COMPLIANCE AND GOVERNANCE

Waiving the Jones Act for Oil Tankers: What It Means for U.S. Energy Supply

Waiving the Jones Act for Oil Tankers: What It Means for U.S. Energy Supply
The Silicon Review
19 March, 2026

The Trump administration waived the Jones Act for 60 days to ease oil and gas shipments during the Iran conflict. Here's how the waiver process works, what it allows, and why it matters for supply chains.

The Trump administration announced a 60-day waiver of the Jones Act on March 18, allowing foreign-flagged vessels to transport oil, liquefied natural gas, fertilizer, and coal between U.S. ports. The move is designed to ease supply disruptions caused by the effective closure of the Strait of Hormuz, through which roughly one-fifth of the world's oil supply normally passes.

The Jones Act formally Section 27 of the Merchant Marine Act of 1920 requires that any cargo shipped between U.S. ports be carried on vessels that are U.S.-built, at least 75% U.S.-owned, crewed by U.S. citizens and permanent residents, and documented under U.S. law. The law exists to maintain a domestic shipbuilding industry and a merchant marine fleet available for national defense.

Waiving the act is not a simple matter. The process begins when the Department of Defense determines that a waiver is necessary in the interest of national defense. The Secretary of Defense must make a formal finding that existing U.S.-flag vessels are insufficient to meet defense requirements. That finding is then submitted to the Secretary of Homeland Security, who has authority to grant temporary waivers for up to 60 days.

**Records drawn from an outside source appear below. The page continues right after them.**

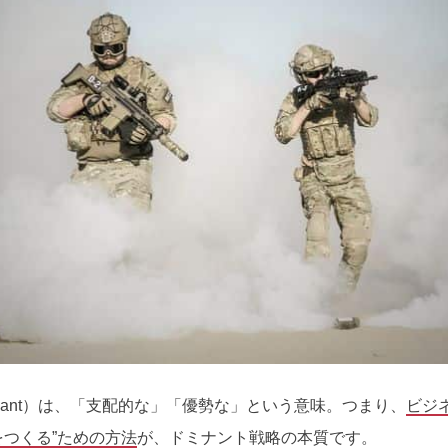
inant）は、「支配的な」「優勢な」という意味。つまり、
ビジ
つくる”ための方法
が、ドミナント戦略の本質です。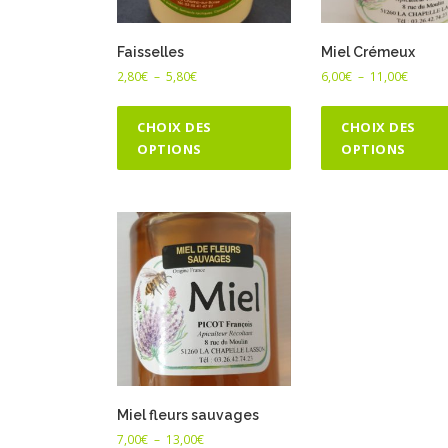
Faisselles
Miel Crémeux
P
P
2,80
€
–
5,80
€
6,00
€
–
11,00
€
l
l
C
a
a
e
CHOIX DES
CHOIX DES
g
g
OPTIONS
p
OPTIONS
e
e
r
d
d
o
e
e
p
p
d
r
r
u
i
i
i
x
x
t
a
:
:
p
2
6
l
,
,
8
0
u
0
0
s
€
€
Miel fleurs sauvages
i
à
à
P
7,00
€
–
13,00
€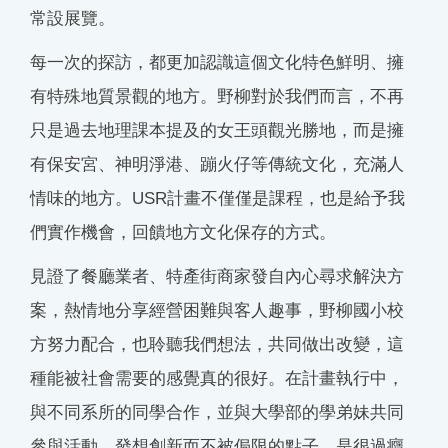
常設展覽。
每一次的探訪，都更加認識這個文化特色鮮明、擁
有特殊地質景觀的地方。野柳對於我們而言，不再
只是過去地理課本提及的女王頭觀光勝地，而是擁
有保安宮、神明淨港、蹦火仔等傳統文化，充滿人
情味的地方。USR計畫不僅僅是課程，也是給予我
們實作機會，回饋地方文化保存的方式。
見證了餐廳業者、特產街商家發自內心尋求解決方
案，熱情地分享經營困難與客人趣事，野柳國小校
方努力配合，也聆聽我們想法，共同做出改變，這
種能被社會需要的感覺真的很好。在計畫執行中，
與不同系所的同學合作，並與大學部的學弟妹共同
參與活動，發想創新而不被侷限的點子，是很過癮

The current waiver was granted under Section 501 of the Defense Production Act, which allows expedited action when the national security is threatened. DHS Secretary Kristi Noem signed the waiver after receiving a formal request from Defense Secretary Pete Hegseth, who cited the need to move fuel supplies quickly to West Coast ports amid global supply uncertainty.

The waiver applies specifically to refined petroleum products, LNG, fertilizer, and coal. It covers shipments from Gulf Coast ports to terminals in California, Oregon, Washington, and Hawaii. It does not apply to crude oil shipments or to other types of cargo.

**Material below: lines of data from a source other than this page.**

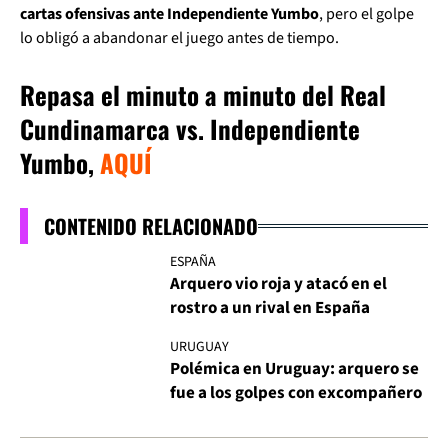
cartas ofensivas ante Independiente Yumbo
, pero el golpe
lo obligó a abandonar el juego antes de tiempo.
Repasa el minuto a minuto del Real
Cundinamarca vs. Independiente
Yumbo,
AQUÍ
CONTENIDO RELACIONADO
ESPAÑA
Arquero vio roja y atacó en el
rostro a un rival en España
URUGUAY
Polémica en Uruguay: arquero se
fue a los golpes con excompañero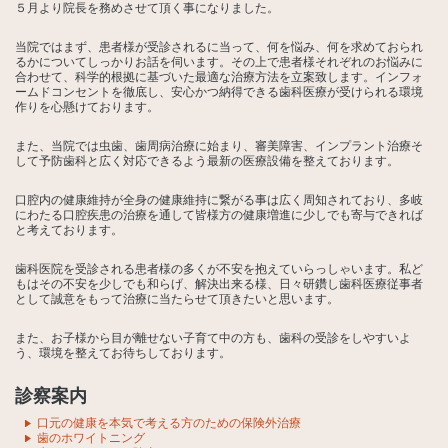
５月より院長を務めさせて頂く事になりました。
当院ではまず、患者様が受診されるに当って、何を悩み、何を求めておられ
るかについてしっかりお話を伺います。その上で患者様それぞれのお悩みに
合わせて、科学的根拠に基づいた最適な治療方法を立案致します。インフォ
ームドコンセントを徹底し、安心かつ納得できる歯科医療が受けられる環境
作りを心懸けております。
また、当院では虫歯、歯周病治療に始まり、審美障害、インプラント治療そ
して予防歯科と広く対応できるよう最新の医療設備を整えております。
口腔内の健康維持が全身の健康維持に繋がる事は広く周知されており、多岐
にわたる口腔疾患の治療を通して皆様方の健康増進に少しでも寄与できれば
と考えております。
歯科医院を受診される患者様の多くが不安を抱えていらっしゃいます。私ど
もはその不安を少しでも和らげ、解決出来る様、日々研鑽し歯科医療従事者
として誠意をもって治療に当たらせて頂きたいと思います。
また、お子様から目が離せない子育て中の方も、歯科の受診をしやすいよ
う、環境を整えてお待ちしております。
診察案内
口元の健康を本気で考える方のための保険外治療
歯のホワイトニング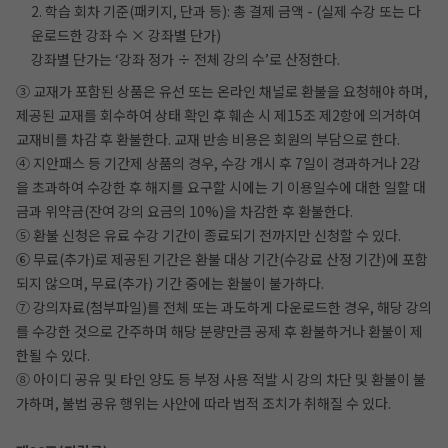
2. 학습 회차 기준(패키지, 단과 등): 총 결제 금액 - (실제 수강 또는 다
운로드한 강좌 수 × 강좌별 단가)
강좌별 단가는 ‘강좌 정가 ÷ 전체 강의 수’로 산정한다.
③ 교재가 포함된 상품은 유선 또는 온라인 채널로 환불을 요청해야 하며,
제공된 교재를 회수하여 상태 확인 후 훼손 시 제15조 제2항에 의거하여
교재비를 차감 후 환불한다. 교재 반송 비용은 회원의 부담으로 한다.
④ 지안패스 등 기간제 상품의 경우, 수강 개시 후 7일이 경과하거나 2강
을 초과하여 수강한 후 해지를 요구할 시에는 기 이용일수에 대한 일할 대
금과 위약금(잔여 강의 요금의 10%)을 차감한 후 환불한다.
⑤ 환불 신청은 유료 수강 기간이 종료되기 전까지만 신청할 수 있다.
⑥ 무료(추가)로 제공된 기간은 환불 대상 기간(수강료 산정 기간)에 포함
되지 않으며, 무료(추가) 기간 중에는 환불이 불가하다.
⑦ 강의자료(첨부파일)를 전체 또는 과도하게 다운로드한 경우, 해당 강의
를 수강한 것으로 간주하며 해당 분량만큼 공제 후 환불하거나 환불이 제
한될 수 있다.
⑧ 아이디 공유 및 타인 양도 등 부정 사용 적발 시 강의 차단 및 환불이 불
가하며, 불법 공유 행위는 사안에 따라 법적 조치가 취해질 수 있다.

Not everyone supports the move. The American Maritime Partnership, an industry group representing domestic shipbuilders and U.S.-flag vessel operators, argued that waiving the Jones Act "undermines the very industry that would be called upon in a true national emergency." They noted that U.S.-flagged vessels are crewed by American merchant mariners who can be activated for military sealift command duty.

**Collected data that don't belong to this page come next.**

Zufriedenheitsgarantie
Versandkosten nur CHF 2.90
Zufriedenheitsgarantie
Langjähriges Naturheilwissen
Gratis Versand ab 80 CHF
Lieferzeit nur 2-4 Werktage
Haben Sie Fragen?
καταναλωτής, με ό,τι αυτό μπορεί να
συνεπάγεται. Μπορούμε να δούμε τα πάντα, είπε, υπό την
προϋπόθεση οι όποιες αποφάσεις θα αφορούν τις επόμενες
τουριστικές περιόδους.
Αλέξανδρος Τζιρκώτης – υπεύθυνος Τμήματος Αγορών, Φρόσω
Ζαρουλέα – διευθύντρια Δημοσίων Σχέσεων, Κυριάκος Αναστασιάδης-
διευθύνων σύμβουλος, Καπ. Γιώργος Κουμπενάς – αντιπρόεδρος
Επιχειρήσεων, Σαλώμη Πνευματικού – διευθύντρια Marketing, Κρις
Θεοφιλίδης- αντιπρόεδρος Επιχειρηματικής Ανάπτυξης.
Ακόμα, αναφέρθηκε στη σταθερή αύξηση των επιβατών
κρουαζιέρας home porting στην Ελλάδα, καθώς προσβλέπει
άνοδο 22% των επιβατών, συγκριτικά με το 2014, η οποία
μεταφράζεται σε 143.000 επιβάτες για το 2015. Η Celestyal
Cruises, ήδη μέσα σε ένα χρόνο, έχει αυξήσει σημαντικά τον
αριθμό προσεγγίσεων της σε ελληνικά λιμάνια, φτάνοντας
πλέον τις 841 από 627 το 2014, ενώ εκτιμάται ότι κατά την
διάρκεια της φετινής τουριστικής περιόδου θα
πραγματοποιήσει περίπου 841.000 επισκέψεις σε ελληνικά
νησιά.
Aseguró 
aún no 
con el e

The waiver expires May 18 unless renewed. In the meantime, energy companies are scrambling to charter available foreign vessels to move supplies before the window closes.

As the Trump administration temporarily waives the Jones Act to ease fuel shipments during the Iran crisis, The Silicon Review examines the legal mechanics of this century-old maritime law and what its selective application reveals about the intersection of regulation, national security, and energy supply in times of conflict.